> Exercise
List each line of the data below in which the string "entities" appears.

> Dataset entries

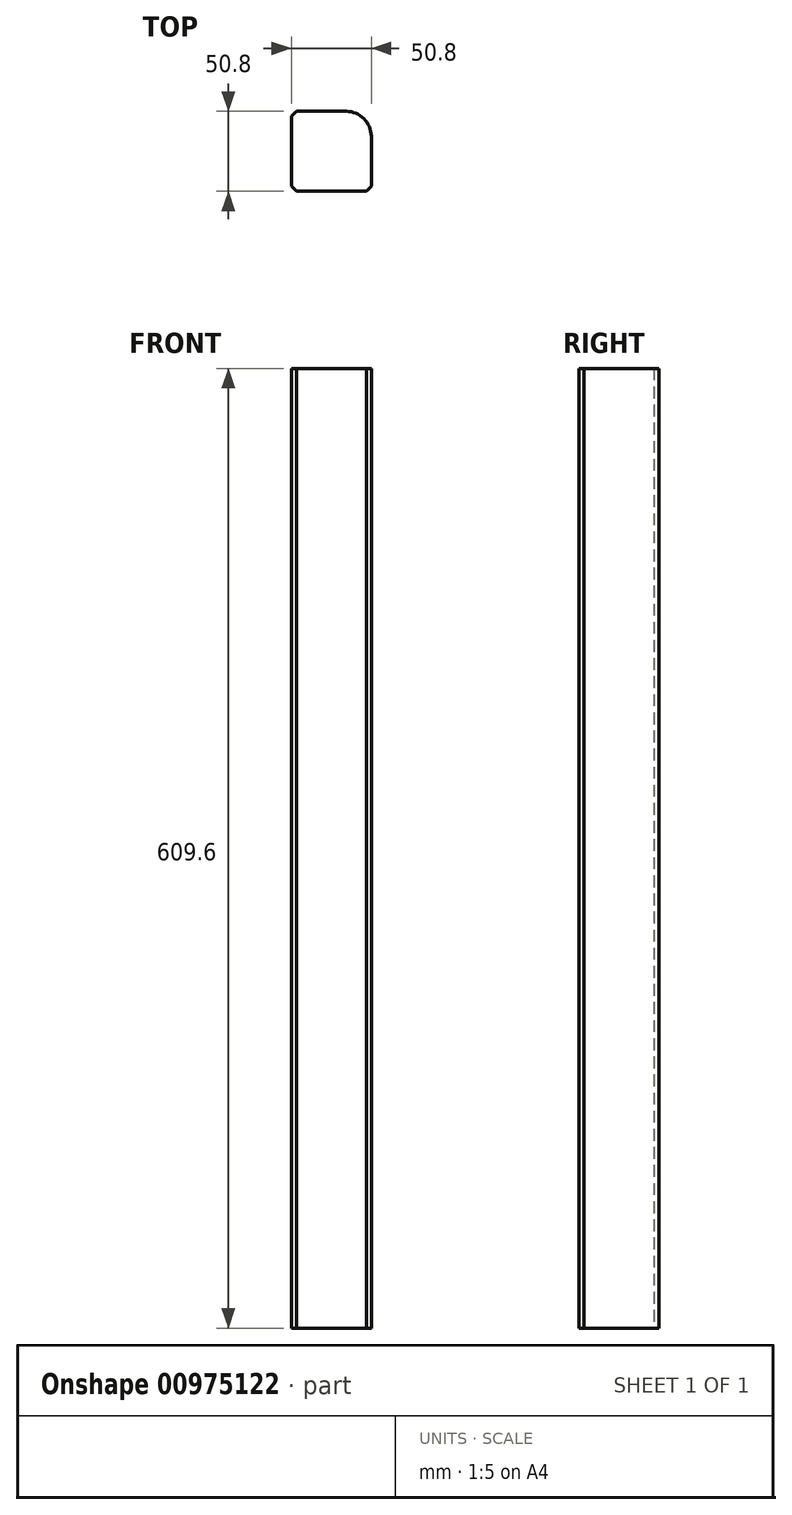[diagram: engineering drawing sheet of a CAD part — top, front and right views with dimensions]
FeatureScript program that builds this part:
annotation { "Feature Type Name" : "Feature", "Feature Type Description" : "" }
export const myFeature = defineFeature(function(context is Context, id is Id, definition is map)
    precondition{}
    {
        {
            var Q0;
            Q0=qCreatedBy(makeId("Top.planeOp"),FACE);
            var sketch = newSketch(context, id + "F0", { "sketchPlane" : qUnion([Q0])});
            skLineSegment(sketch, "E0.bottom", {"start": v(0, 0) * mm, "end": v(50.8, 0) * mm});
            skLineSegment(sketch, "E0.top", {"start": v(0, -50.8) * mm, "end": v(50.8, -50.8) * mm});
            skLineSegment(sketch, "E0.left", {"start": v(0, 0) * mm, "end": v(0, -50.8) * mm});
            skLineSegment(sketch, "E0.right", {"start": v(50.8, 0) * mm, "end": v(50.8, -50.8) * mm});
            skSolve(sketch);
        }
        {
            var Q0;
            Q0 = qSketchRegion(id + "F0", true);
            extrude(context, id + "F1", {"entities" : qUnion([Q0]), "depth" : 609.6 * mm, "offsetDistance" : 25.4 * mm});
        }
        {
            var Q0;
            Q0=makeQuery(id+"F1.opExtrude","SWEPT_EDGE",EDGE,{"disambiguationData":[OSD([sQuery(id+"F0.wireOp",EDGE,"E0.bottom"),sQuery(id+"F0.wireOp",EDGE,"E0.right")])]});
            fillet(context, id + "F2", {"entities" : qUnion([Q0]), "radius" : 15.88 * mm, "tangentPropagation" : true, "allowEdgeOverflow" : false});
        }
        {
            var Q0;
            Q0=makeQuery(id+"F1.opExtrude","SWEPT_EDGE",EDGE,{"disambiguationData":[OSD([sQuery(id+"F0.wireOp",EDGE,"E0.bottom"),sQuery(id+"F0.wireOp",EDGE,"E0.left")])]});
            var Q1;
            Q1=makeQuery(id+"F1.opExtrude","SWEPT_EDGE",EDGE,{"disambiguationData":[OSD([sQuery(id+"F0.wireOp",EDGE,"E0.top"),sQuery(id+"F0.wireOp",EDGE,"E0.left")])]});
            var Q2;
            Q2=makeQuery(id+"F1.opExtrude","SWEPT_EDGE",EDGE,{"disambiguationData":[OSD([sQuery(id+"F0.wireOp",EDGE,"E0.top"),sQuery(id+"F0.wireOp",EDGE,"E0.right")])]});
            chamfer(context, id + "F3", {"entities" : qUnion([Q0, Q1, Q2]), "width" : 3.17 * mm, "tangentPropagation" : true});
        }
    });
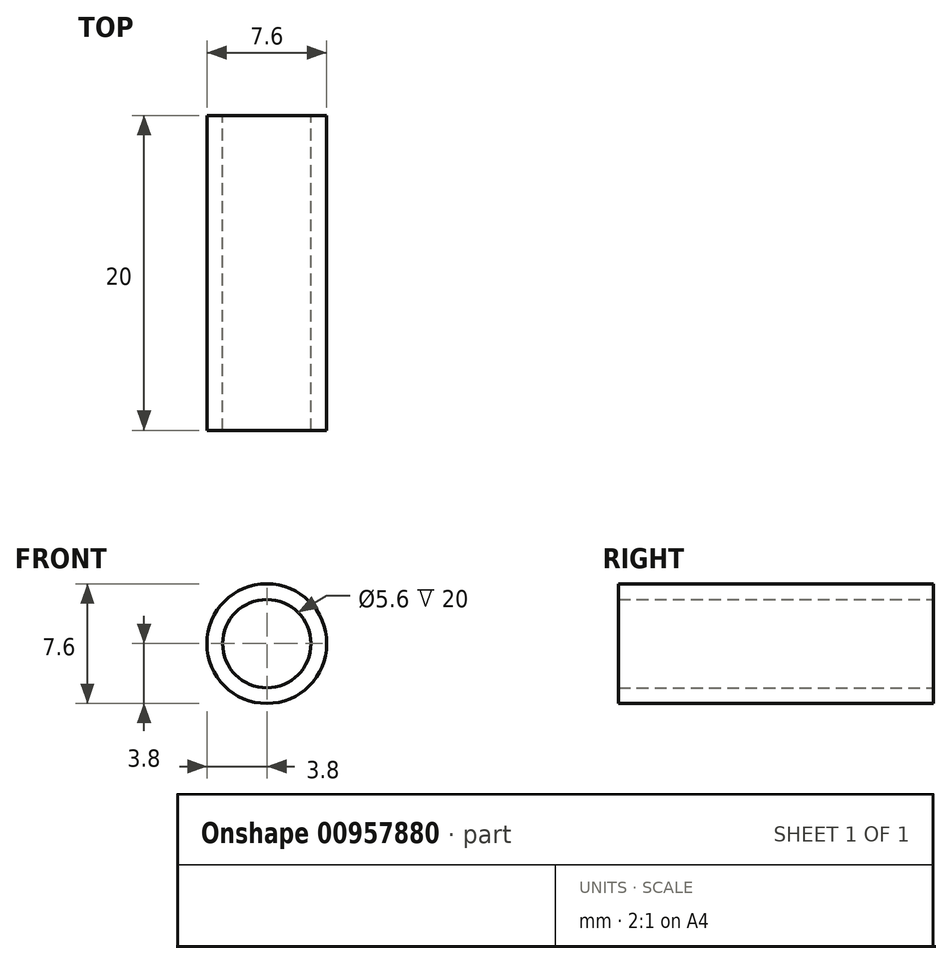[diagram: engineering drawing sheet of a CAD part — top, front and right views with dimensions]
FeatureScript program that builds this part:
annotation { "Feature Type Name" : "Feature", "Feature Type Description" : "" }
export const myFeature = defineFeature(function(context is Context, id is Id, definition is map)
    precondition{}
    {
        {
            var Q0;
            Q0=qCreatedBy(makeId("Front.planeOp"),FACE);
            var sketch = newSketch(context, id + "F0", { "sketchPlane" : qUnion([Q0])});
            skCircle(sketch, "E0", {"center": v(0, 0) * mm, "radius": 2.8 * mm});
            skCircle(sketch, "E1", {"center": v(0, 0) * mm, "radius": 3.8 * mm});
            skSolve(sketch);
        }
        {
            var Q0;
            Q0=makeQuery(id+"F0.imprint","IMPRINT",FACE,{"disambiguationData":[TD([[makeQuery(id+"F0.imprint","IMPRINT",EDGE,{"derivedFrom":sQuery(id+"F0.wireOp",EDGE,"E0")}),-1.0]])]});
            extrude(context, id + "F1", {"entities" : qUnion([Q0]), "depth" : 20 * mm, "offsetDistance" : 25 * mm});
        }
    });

> Solved problem
            extrude(context, id + "F1", {"entities" : qUnion([Q0]), "depth" : 609.6 * mm, "offsetDistance" : 25.4 * mm});
            fillet(context, id + "F2", {"entities" : qUnion([Q0]), "radius" : 15.88 * mm, "tangentPropagation" : true, "allowEdgeOverflow" : false});
            chamfer(context, id + "F3", {"entities" : qUnion([Q0, Q1, Q2]), "width" : 3.17 * mm, "tangentPropagation" : true});
            extrude(context, id + "F1", {"entities" : qUnion([Q0]), "depth" : 20 * mm, "offsetDistance" : 25 * mm});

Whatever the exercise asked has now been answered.